Les Laboratoires Nucléaires Canadiens (LNC) mettent en œuvre l’IRPH au nom d’Énergie atomique du Canada limitée, une société d’État fédérale. Les LNC sont responsables des 2 projets de l’IRPH – le projet de Port Hope dans la municipalité de Port Hope, qui comprend l’exploitation de l’installation de gestion à long terme des déchets de Port Hope (IGDLT), et le projet de Port Granby dans la municipalité de Clarington, qui comprend l’exploitation de l’IGDLT de Port Granby.
Région de Toronto
La contamination de faible activité dans la région de Toronto provient de la production de cadrans radioluminescents.
Les sites contaminés comprennent les sols contaminés au radium de terrains appartenant à la province de l’Ontario et à des propriétaires fonciers, ainsi que des éléments structuraux – aussi contaminés au radium – d’immeubles privés.
Les sols contaminés sont généralement couverts ou se trouvent dans des zones peu fréquentées (principalement sur des terrains non bâtis).
Les propriétaires de ces terrains privés sont informés de ces mesures de contrôle, et il est interdit aux locataires d’entreprendre des travaux de construction qui compromettraient les mesures de protection en place.
Les propriétaires sont également informés du fait que la CCSN doit être contactée pour évaluer tout projet de construction et toute proposition de changement d’usage des terrains.
La CCSN reste en contact avec les propriétaires et les gestionnaires des sites par des conversations téléphoniques ainsi que par des visites des lieux qu’elle effectue tous les 3 ans.
Sites nordiques
Du début des années 1930 jusqu’aux années 1950, du minerai d’uranium était transporté sur plus de 2 200 km par l’Itinéraire de transport dans le Nord, depuis Port Radium au Grand lac de l’Ours (Territoires du Nord-Ouest) jusqu’aux installations ferroviaires de Waterways (maintenant Fort McMurray, Alberta).
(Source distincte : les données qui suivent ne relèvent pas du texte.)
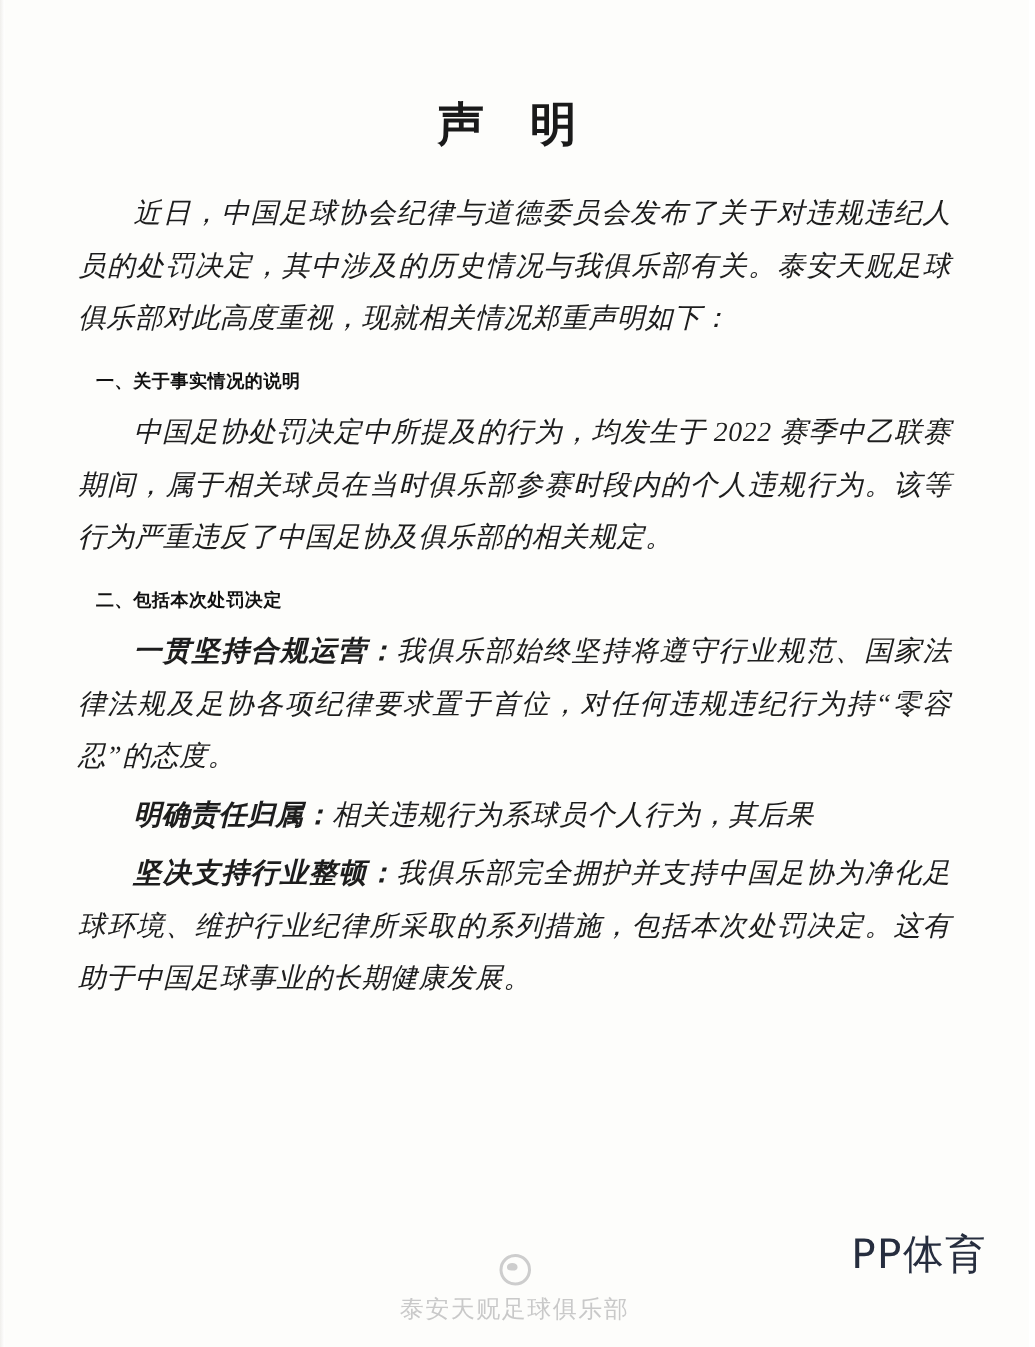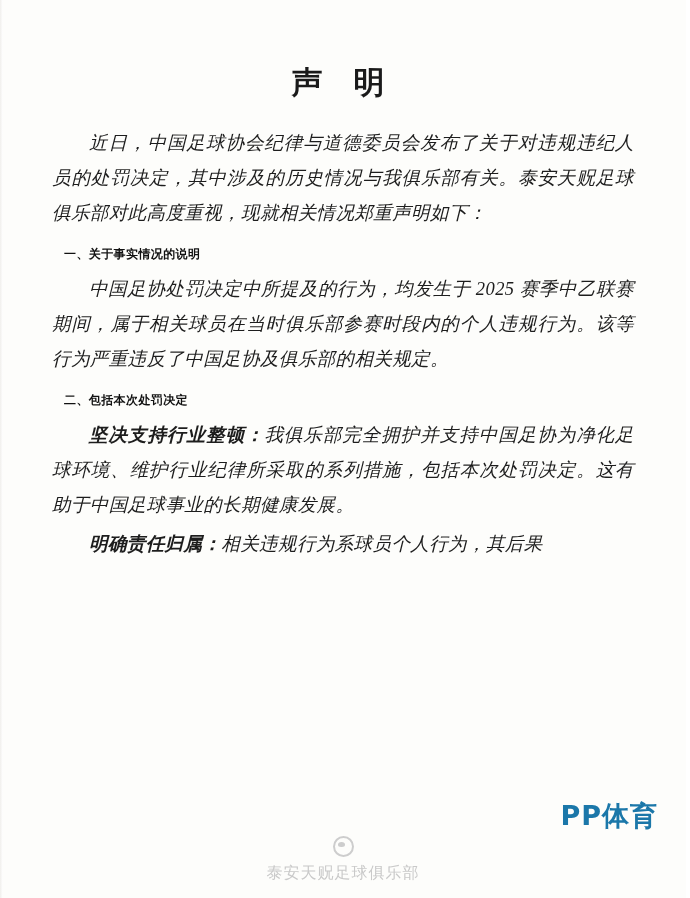--- a/index.html
+++ b/index.html
@@ -49,24 +49,24 @@
     text-indent: 1em;
     margin: 6px 0 0 0;
     letter-spacing: 0.4px;
   }
   .strong-lead {
     font-weight: bold;
   }
   .watermark-right {
     position: absolute;
     right: 28px;
-    bottom: 64px;
+    bottom: 44px;
     font-size: 27px;
-    font-weight: bold;
-    color: #0369a1;
+    font-weight: normal;
+    color: #0f172a;
     letter-spacing: 1px;
     font-family: "DejaVu Sans", "Liberation Sans", sans-serif;
     opacity: 0.9;
   }
   .watermark-bottom {
     position: absolute;
     left: 0;
     right: 0;
     bottom: 14px;
     text-align: center;
@@ -110,29 +110,30 @@
 
 <div class="page">
   <div class="page-edge"></div>
 
   <h1 class="doc-title">声 明</h1>
 
   <p class="para">近日，中国足球协会纪律与道德委员会发布了关于对违规违纪人员的处罚决定，其中涉及的历史情况与我俱乐部有关。泰安天贶足球俱乐部对此高度重视，现就相关情况郑重声明如下：</p>
 
   <p class="heading">一、关于事实情况的说明</p>
 
-  <p class="para">中国足协处罚决定中所提及的行为，均发生于 2025 赛季中乙联赛期间，属于相关球员在当时俱乐部参赛时段内的个人违规行为。该等行为严重违反了中国足协及俱乐部的相关规定。</p>
+  <p class="para">中国足协处罚决定中所提及的行为，均发生于 2022 赛季中乙联赛期间，属于相关球员在当时俱乐部参赛时段内的个人违规行为。该等行为严重违反了中国足协及俱乐部的相关规定。</p>
 
 
   <p class="heading">二、包括本次处罚决定</p>
 
+  <p class="para"><span class="strong-lead">一贯坚持合规运营：</span><span>我俱乐部始终坚持将遵守行业规范、国家法律法规及足协各项纪律要求置于首位，对任何违规违纪行为持“零容忍”的态度。</span></p>
+
+  <p class="para"><span class="strong-lead">明确责任归属：</span><span>相关违规行为系球员个人行为，其后果</span></p>
 
   <p class="para"><span class="strong-lead">坚决支持行业整顿：</span><span>我俱乐部完全拥护并支持中国足协为净化足球环境、维护行业纪律所采取的系列措施，包括本次处罚决定。这有助于中国足球事业的长期健康发展。</span></p>
-
-  <p class="para"><span class="strong-lead">明确责任归属：</span><span>相关违规行为系球员个人行为，其后果</span></p>
 
   <div class="watermark-right">PP体育</div>
 
   <div class="watermark-bottom">
     <span class="weibo-icon"></span>
     <span>泰安天贶足球俱乐部</span>
   </div>
 </div>
 
 </body></html>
Dans les années 1990, le Bureau de gestion des déchets radioactifs de faible activité (BGDRFA) d’EACL a identifié les sites contaminés par le minerai d’uranium tout le long de l’ITN. La contamination se trouvait principalement dans les quais et les rampes de mise à l’eau.
Des contrôles radiologiques réalisés en 2004, en 2005 et en 2006 ont permis de déterminer que le volume total des déchets était d’environ 10 000 mètres cubes. À la suite de ces contrôles, le BGDRFA a retiré la plupart des sols contaminés par l’uranium à plus forte concentration des endroits identifiés.
Les LNC sont chargés de poursuivre les efforts de gestion des déchets nucléaires historiques dans le nord du Canada.
Ils adaptent les méthodes de mobilisation des communautés et les approches techniques qui ont permis de mener à bien des projets d’assainissement dans le sud du Canada.